How to complete this task
Look below for the lines from the one with "7: (403, 375, 2.65)" to the one with "24: (4, 11, 1.58)", and copy exactly those lines, both ends included.

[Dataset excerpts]
_ _ _ _

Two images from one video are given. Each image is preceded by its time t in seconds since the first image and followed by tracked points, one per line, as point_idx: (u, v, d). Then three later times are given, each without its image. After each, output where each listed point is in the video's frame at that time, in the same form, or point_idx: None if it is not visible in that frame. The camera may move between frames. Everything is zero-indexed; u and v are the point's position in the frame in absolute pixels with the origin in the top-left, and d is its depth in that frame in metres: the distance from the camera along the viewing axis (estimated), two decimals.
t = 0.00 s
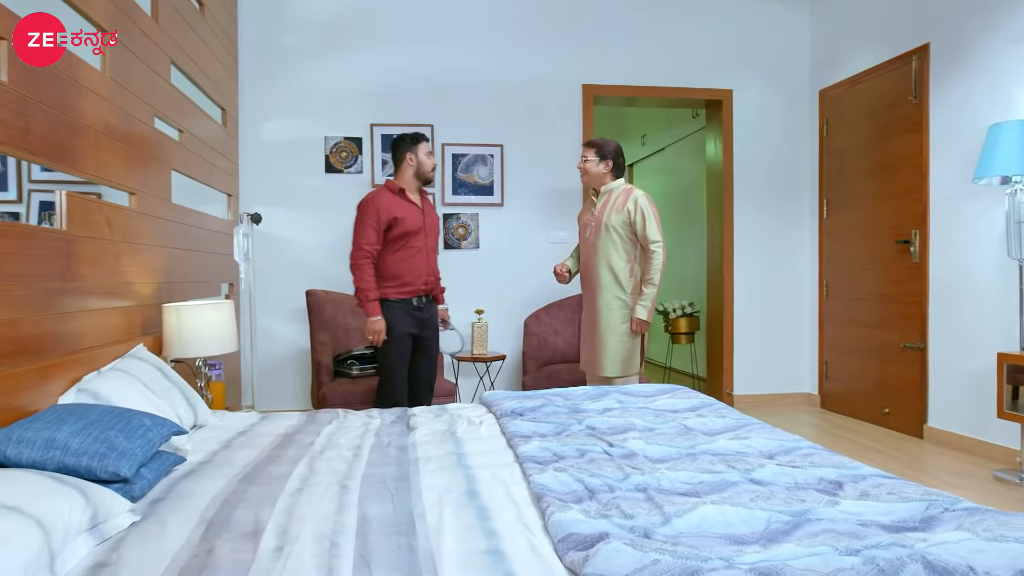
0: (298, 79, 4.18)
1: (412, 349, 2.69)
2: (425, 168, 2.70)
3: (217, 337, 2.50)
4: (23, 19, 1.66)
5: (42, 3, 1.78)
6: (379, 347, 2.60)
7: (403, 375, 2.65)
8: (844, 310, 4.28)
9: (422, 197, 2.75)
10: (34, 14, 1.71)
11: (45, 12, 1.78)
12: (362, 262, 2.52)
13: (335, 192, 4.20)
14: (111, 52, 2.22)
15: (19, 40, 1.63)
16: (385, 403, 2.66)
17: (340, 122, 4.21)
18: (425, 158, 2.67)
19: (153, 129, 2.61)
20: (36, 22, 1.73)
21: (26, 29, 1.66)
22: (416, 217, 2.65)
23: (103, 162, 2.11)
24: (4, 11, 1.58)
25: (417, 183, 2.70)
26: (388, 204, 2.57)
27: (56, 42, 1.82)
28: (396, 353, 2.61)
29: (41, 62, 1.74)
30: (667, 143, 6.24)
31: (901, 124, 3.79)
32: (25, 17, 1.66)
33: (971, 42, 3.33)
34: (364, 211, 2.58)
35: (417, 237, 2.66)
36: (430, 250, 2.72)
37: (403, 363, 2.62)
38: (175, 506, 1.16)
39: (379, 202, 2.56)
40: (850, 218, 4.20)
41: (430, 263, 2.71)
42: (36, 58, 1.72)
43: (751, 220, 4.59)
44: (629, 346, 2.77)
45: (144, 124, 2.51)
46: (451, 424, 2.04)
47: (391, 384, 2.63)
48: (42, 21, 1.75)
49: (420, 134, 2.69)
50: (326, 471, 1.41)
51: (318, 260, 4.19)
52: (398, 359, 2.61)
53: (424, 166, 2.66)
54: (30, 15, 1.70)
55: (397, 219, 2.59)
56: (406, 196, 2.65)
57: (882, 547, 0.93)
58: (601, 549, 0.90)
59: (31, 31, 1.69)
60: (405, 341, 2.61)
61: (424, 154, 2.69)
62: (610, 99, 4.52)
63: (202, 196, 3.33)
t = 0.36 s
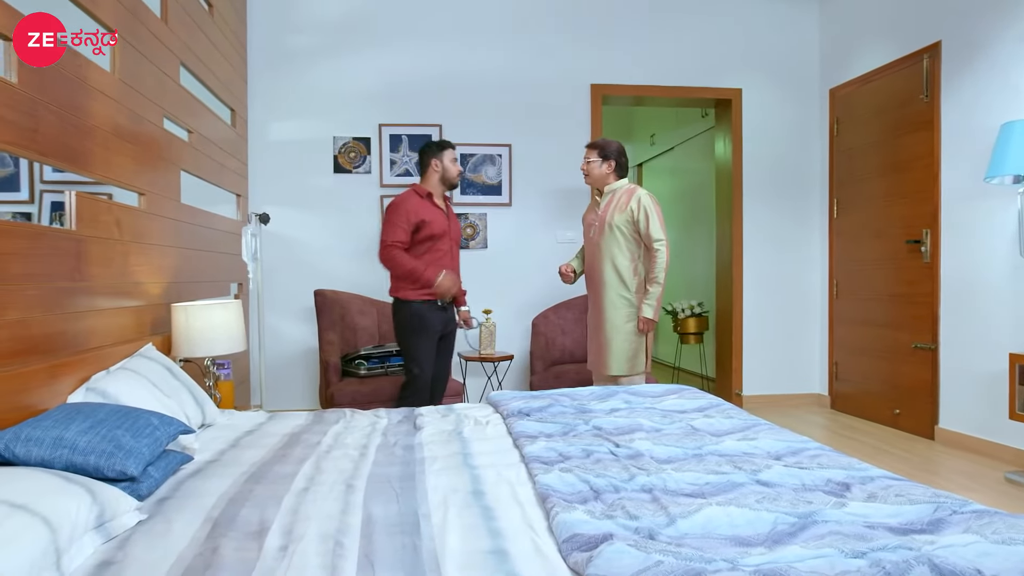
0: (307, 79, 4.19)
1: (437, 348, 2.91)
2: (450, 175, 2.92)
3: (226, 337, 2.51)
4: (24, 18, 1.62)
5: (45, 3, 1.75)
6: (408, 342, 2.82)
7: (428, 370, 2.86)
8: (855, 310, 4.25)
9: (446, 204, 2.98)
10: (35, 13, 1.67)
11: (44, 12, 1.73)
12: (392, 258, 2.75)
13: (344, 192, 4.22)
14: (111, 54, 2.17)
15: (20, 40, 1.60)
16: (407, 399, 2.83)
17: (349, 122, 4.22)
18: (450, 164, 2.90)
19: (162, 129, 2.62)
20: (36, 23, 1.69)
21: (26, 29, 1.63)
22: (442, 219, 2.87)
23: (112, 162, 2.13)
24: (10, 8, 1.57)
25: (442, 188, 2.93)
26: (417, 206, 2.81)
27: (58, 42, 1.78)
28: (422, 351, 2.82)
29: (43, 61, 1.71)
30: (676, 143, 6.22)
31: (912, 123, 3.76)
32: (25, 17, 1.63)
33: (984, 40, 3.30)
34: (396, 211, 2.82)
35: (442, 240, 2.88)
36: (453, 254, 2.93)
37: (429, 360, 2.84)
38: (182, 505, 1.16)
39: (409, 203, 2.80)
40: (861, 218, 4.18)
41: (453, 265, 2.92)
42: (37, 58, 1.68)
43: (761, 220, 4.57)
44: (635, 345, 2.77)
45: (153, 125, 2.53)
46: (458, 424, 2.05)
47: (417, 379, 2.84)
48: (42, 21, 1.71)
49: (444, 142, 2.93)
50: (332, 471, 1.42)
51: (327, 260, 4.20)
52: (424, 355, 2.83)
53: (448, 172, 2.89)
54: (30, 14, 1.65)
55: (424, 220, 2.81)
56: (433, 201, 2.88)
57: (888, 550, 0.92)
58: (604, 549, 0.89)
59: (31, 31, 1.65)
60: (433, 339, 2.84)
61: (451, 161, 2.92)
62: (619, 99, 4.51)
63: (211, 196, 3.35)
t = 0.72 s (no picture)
0: (314, 80, 4.20)
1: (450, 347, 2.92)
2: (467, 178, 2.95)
3: (232, 336, 2.52)
4: (24, 19, 1.61)
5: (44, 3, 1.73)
6: (421, 342, 2.84)
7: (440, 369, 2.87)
8: (863, 310, 4.23)
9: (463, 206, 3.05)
10: (35, 14, 1.66)
11: (44, 12, 1.71)
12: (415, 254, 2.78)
13: (350, 192, 4.23)
14: (111, 54, 2.14)
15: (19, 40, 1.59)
16: (420, 399, 2.84)
17: (356, 123, 4.23)
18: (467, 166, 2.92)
19: (169, 130, 2.64)
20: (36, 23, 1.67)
21: (26, 29, 1.61)
22: (459, 220, 2.94)
23: (119, 163, 2.15)
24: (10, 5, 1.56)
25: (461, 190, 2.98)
26: (437, 206, 2.87)
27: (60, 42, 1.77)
28: (437, 350, 2.83)
29: (44, 62, 1.70)
30: (683, 142, 6.20)
31: (921, 122, 3.74)
32: (25, 17, 1.61)
33: (994, 38, 3.27)
34: (415, 210, 2.88)
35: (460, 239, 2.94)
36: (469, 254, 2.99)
37: (442, 359, 2.85)
38: (187, 504, 1.17)
39: (429, 202, 2.86)
40: (870, 218, 4.15)
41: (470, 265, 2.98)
42: (37, 58, 1.67)
43: (768, 219, 4.55)
44: (637, 343, 2.76)
45: (160, 126, 2.54)
46: (463, 424, 2.05)
47: (429, 378, 2.85)
48: (42, 21, 1.69)
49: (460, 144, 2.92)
50: (336, 470, 1.42)
51: (333, 260, 4.22)
52: (437, 354, 2.83)
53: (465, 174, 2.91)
54: (30, 13, 1.64)
55: (444, 219, 2.88)
56: (451, 203, 2.94)
57: (893, 552, 0.92)
58: (606, 550, 0.89)
59: (31, 31, 1.64)
60: (446, 338, 2.84)
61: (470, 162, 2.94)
62: (626, 98, 4.50)
63: (218, 197, 3.37)
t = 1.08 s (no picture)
0: (320, 80, 4.22)
1: (455, 348, 2.92)
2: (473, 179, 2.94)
3: (237, 336, 2.53)
4: (24, 18, 1.59)
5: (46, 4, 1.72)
6: (426, 342, 2.84)
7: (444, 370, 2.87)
8: (871, 310, 4.21)
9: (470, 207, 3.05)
10: (35, 14, 1.64)
11: (44, 12, 1.69)
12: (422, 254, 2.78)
13: (356, 192, 4.24)
14: (112, 54, 2.10)
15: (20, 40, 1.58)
16: (425, 399, 2.83)
17: (362, 123, 4.24)
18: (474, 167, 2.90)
19: (175, 130, 2.65)
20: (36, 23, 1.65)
21: (26, 29, 1.60)
22: (466, 220, 2.94)
23: (125, 163, 2.16)
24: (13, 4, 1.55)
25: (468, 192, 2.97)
26: (444, 206, 2.87)
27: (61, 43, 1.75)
28: (440, 350, 2.83)
29: (46, 62, 1.69)
30: (689, 142, 6.19)
31: (930, 121, 3.71)
32: (26, 16, 1.60)
33: (1003, 37, 3.25)
34: (422, 210, 2.88)
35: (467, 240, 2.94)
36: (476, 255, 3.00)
37: (445, 359, 2.85)
38: (190, 504, 1.18)
39: (436, 203, 2.86)
40: (877, 218, 4.13)
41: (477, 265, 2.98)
42: (37, 58, 1.65)
43: (774, 219, 4.53)
44: (641, 343, 2.75)
45: (166, 127, 2.55)
46: (467, 424, 2.05)
47: (432, 378, 2.85)
48: (42, 21, 1.67)
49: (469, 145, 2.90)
50: (340, 470, 1.43)
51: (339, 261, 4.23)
52: (441, 355, 2.84)
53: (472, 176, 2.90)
54: (30, 12, 1.62)
55: (450, 219, 2.89)
56: (458, 203, 2.94)
57: (896, 554, 0.91)
58: (606, 551, 0.89)
59: (31, 31, 1.62)
60: (450, 339, 2.85)
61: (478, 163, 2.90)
62: (633, 98, 4.49)
63: (224, 197, 3.38)
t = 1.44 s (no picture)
0: (326, 81, 4.23)
1: (456, 347, 2.92)
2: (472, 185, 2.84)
3: (241, 336, 2.54)
4: (25, 18, 1.59)
5: (46, 3, 1.71)
6: (425, 342, 2.85)
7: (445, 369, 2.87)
8: (878, 310, 4.19)
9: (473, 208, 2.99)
10: (36, 14, 1.63)
11: (44, 11, 1.68)
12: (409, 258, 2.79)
13: (362, 193, 4.25)
14: (112, 54, 2.07)
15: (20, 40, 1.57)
16: (425, 399, 2.85)
17: (367, 123, 4.25)
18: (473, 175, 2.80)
19: (180, 131, 2.66)
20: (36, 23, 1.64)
21: (26, 29, 1.59)
22: (463, 222, 2.91)
23: (131, 164, 2.18)
24: (13, 3, 1.54)
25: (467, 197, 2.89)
26: (438, 209, 2.85)
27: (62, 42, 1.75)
28: (440, 349, 2.84)
29: (46, 63, 1.68)
30: (696, 142, 6.17)
31: (938, 120, 3.69)
32: (26, 15, 1.59)
33: (1012, 35, 3.22)
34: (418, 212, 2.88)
35: (464, 242, 2.91)
36: (477, 257, 2.96)
37: (445, 357, 2.85)
38: (192, 503, 1.18)
39: (430, 205, 2.84)
40: (885, 217, 4.11)
41: (476, 268, 2.95)
42: (37, 57, 1.64)
43: (780, 219, 4.52)
44: (650, 342, 2.75)
45: (172, 127, 2.56)
46: (471, 424, 2.06)
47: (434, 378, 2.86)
48: (43, 20, 1.66)
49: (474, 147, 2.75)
50: (342, 470, 1.43)
51: (345, 261, 4.24)
52: (441, 354, 2.84)
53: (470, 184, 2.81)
54: (30, 12, 1.62)
55: (444, 222, 2.86)
56: (458, 204, 2.91)
57: (897, 556, 0.91)
58: (605, 553, 0.89)
59: (31, 32, 1.62)
60: (449, 338, 2.84)
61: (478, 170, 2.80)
62: (638, 98, 4.49)
63: (229, 197, 3.39)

_ _ _ _

Answer area
7: (403, 375, 2.65)
8: (844, 310, 4.28)
9: (422, 197, 2.75)
10: (34, 14, 1.71)
11: (45, 12, 1.78)
12: (362, 262, 2.52)
13: (335, 192, 4.20)
14: (111, 52, 2.22)
15: (19, 40, 1.63)
16: (385, 403, 2.66)
17: (340, 122, 4.21)
18: (425, 158, 2.67)
19: (153, 129, 2.61)
20: (36, 22, 1.73)
21: (26, 29, 1.66)
22: (416, 217, 2.65)
23: (103, 162, 2.11)
24: (4, 11, 1.58)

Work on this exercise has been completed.